- **TEXTE SOURCE**:
○ ○ ○ ○

En 2024, les luttes ne se sont pas interrompues, au contraire, comme on peut le voir avec la dernière grève lancée chez Boeing le 13 septembre et qui est toujours en cours. Cette grève va être particulièrement importante à suivre notamment en raison de son ampleur (32 000 grévistes) et son organisation. En effet, des caisses de grève ont été préparées en avance et les travailleurs avaient été invités à économiser en prévision d’un long bras de fer. Malgré la peur de certains anciens, les nouvelles recrues, pourtant plus précaires, ont suivi le mouvement à une très grande majorité et s’organisent pour traverser l’épreuve, parfois en prenant des jobs alimentaires pour tenir.
En plus des nombreuses grèves, petites ou grandes, le pays est toujours traversé par une vague de mobilisation sur les campus pour s’opposer au génocide d’Israël en Palestine, soutenu par le gouvernement des USA. La répression est de plus en plus féroce, tant par la police que par les administrations universitaires, mais ne semble pour l’instant pas décourager les étudiants.
Comme on pouvait s’y attendre, l’enjeu de ces élections consiste surtout à repousser l’extrême droite, aucune véritable amélioration des conditions de vie n’est à attendre. Si cela avait motivé des électeurs abstentionnistes en 2020, cette stratégie peut, comme ailleurs, rapidement les épuiser. D’autant que cette abstention et, dans une certaine mesure le vote Trump, s’explique par un ras-le-bol des politiques Démocrates menées depuis les années 90. En cas de victoire et, comme à leur habitude, les Démocrates exploiteront certains ressorts pour conserver le statu quo en invoquant leur impuissance au Congrès ou face à la Cour Suprême. En parallèle, les Républicains continueront de faire avancer leur projet d’extrême droite grâce à cette dernière et à leurs emprises locales. Surtout, la structure de l’État des USA ne permettra sans doute jamais l’expression de revendications menaçant les intérêts capitalistes, même modérées, en dehors d’un contexte quasi révolutionnaire, comme cela a été le cas au début du siècle dernier.

○ ○ ○ ○

- **CONSIGNES**:
(A) D'après le texte sur les luttes sociales aux États-Unis, combien de personnes participent à la grève chez Boeing ?
(B) Poursuivez le texte sur les luttes sociales aux États-Unis à partir de sa dernière phrase.

○ ○ ○ ○

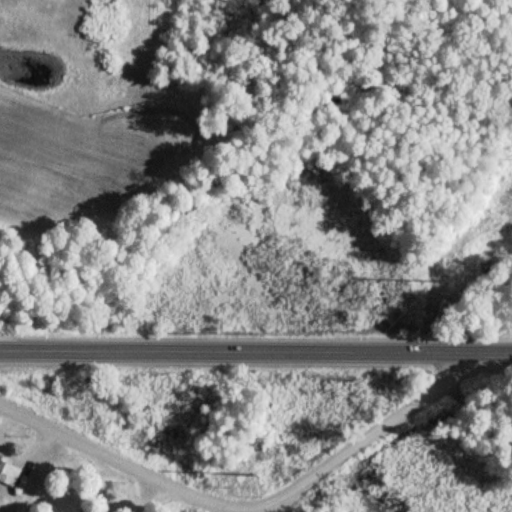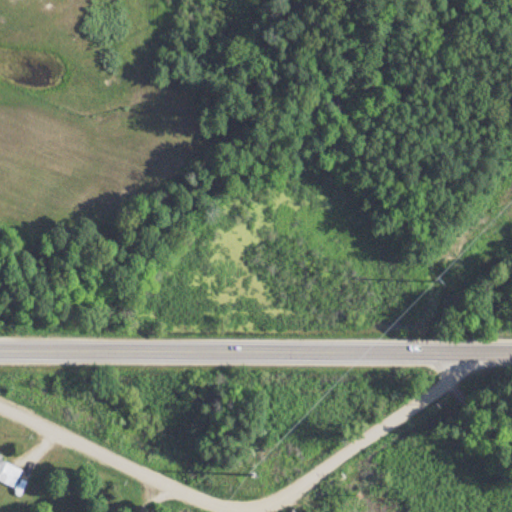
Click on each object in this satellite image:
power tower: (439, 282)
road: (237, 350)
road: (493, 352)
road: (361, 439)
road: (117, 463)
building: (8, 474)
power tower: (251, 475)
road: (236, 510)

○ ○ ○ ○

- **RÉPONSES**:
(A) 32 000 grévistes.

(B)
Malgré les performances économiques, l’infrastructure du pays est en dégradation avancée comme l’ont montré plusieurs rapports notamment concernant les ponts et l’état des routes. Les catastrophes climatiques se multiplient et deviennent de plus en plus coûteuses. La pauvreté, le sentiment de déclassement et le manque de sécurité sociale accentue le malaise social que le nationalisme peine de plus en plus à contenir. Malgré un renouveau des revendications anticapitalistes, celles-ci peinent à imprégner la société.
Le syndicalisme a le vent en poupe, mais les contradictions qui y règnent n’apporteront qu’un peu de répit aux travailleurs américains. Il y a urgence à créer des structures révolutionnaires de masse. Trois mots à suivre : « éduquer, agiter, organiser »* ; et un travail collectif à mener pour enfin renverser le capitalisme, aux États-Unis comme ailleurs.
Quicheman, le 23 septembre 2024
*Slogan repris par le syndicat IWW (Industrial Workers of the World).
Un système électoral unique
S’il existe un exceptionnalisme américain, c’est bien celui du système électoral. Cette année, comme tous les quatre ans, se jouent trois élections fédérales : la présidence, la chambre des représentants et le Sénat dont le poids législatif est considérable, car il peut bloquer les adoptions de lois. Toujours détesté mais indéboulonnable, le collège électoral élit le président. Cette élection indirecte repose sur l’attribution d’un certain nombre de grands électeurs à chaque État : le résultat est que certains votes comptent moins que d’autres, surtout pour les États plus peuplés. Un autre aspect de ce système est que quelques États trancheront l’élection de novembre en faveur de Kamala Harris ou de Donald Trump : les candidats s’adressent donc en priorité à eux. Pour se donner une idée de la représentativité de ce système, il est théoriquement possible de gagner l’élection avec 27 % des suffrages populaires. D’ailleurs, aucun candidat Républicain à la présidence n’a obtenu la majorité des suffrages depuis 20 ans.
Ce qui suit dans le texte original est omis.